Segundo a consultoria Quaest, o canal de Bárbara fatura R$ 48 mil, e o de Frutuozo, cerca de R$ 34 mil. A dupla veicula conteúdos com ataques ao STF e desinformação. Frutuozo, cuja conta no Twitter está suspensa por violação de regras da rede, disse ao GLOBO que o “sucesso do seu canal deve-se ao aumento do interesse do público por política e ao crescimento da direita”.
De acordo com o levantamento da consultoria, entre os canais mais lucrativos, além de Paim, está o Terça Livre, de Allan dos Santos — alvo de duas operações da Polícia Federal e investigado nos inquéritos das fake news e dos atos antidemocráticos no STF. A Quaest estima que Santos arrecade cerca de R$ 150 mil por mês no YouTube.
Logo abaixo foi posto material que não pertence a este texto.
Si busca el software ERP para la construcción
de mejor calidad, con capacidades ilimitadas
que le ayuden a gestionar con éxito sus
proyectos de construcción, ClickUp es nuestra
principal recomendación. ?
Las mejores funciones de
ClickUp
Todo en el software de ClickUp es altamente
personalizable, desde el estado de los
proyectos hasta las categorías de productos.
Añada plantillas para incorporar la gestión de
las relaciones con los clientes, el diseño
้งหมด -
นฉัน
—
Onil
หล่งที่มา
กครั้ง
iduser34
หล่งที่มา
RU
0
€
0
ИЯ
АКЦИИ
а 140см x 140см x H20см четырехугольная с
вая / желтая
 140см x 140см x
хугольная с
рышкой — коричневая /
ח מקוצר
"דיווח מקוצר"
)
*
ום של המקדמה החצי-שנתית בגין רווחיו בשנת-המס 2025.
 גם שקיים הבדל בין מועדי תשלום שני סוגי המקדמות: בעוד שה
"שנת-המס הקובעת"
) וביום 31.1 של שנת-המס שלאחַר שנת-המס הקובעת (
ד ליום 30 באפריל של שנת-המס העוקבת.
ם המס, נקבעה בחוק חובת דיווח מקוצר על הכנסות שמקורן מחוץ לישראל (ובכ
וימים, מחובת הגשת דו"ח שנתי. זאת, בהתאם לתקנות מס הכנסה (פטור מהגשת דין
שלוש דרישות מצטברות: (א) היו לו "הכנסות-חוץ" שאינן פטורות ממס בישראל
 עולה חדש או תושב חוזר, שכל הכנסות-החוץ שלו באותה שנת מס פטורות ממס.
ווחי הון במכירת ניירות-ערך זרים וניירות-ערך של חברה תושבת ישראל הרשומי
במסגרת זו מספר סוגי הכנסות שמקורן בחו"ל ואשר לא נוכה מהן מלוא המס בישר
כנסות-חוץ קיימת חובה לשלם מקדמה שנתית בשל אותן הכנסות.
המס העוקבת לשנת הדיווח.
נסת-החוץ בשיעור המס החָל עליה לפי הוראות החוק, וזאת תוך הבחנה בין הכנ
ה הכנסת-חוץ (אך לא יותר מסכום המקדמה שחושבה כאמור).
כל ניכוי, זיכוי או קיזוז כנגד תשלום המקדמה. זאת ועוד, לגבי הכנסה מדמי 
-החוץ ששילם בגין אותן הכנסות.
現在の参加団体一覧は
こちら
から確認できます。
DISSIDENTE – Com mais de 1 milhão de seguidores, o youtuber Diego Rox deixou o bolsonarismo em setembro de 2019 insatisfeito com o discurso de proteção ao senador Flávio Bolsonaro. Desde então, perdeu cerca de 300 mil seguidores, viu sua renda cair e passou a sofrer ataques até contra o seu filho.
— Não dá para saber o quanto dos comentários são reais e o que vem de robôs. Perder público é normal. Mas os ataques são desumanos — conta.
O YouTube disse que a remuneração dos canais não depende apenas da quantidade de vezes que o vídeo foi visualizado, e que tem regras de uso da plataforma. Diz que busca manter o caráter aberto da rede e, ao mesmo tempo, propiciar ambiente seguro e informativo para os usuários. Só no primeiro trimestre, o YouTube removeu 484 mil vídeos por violação de suas políticas.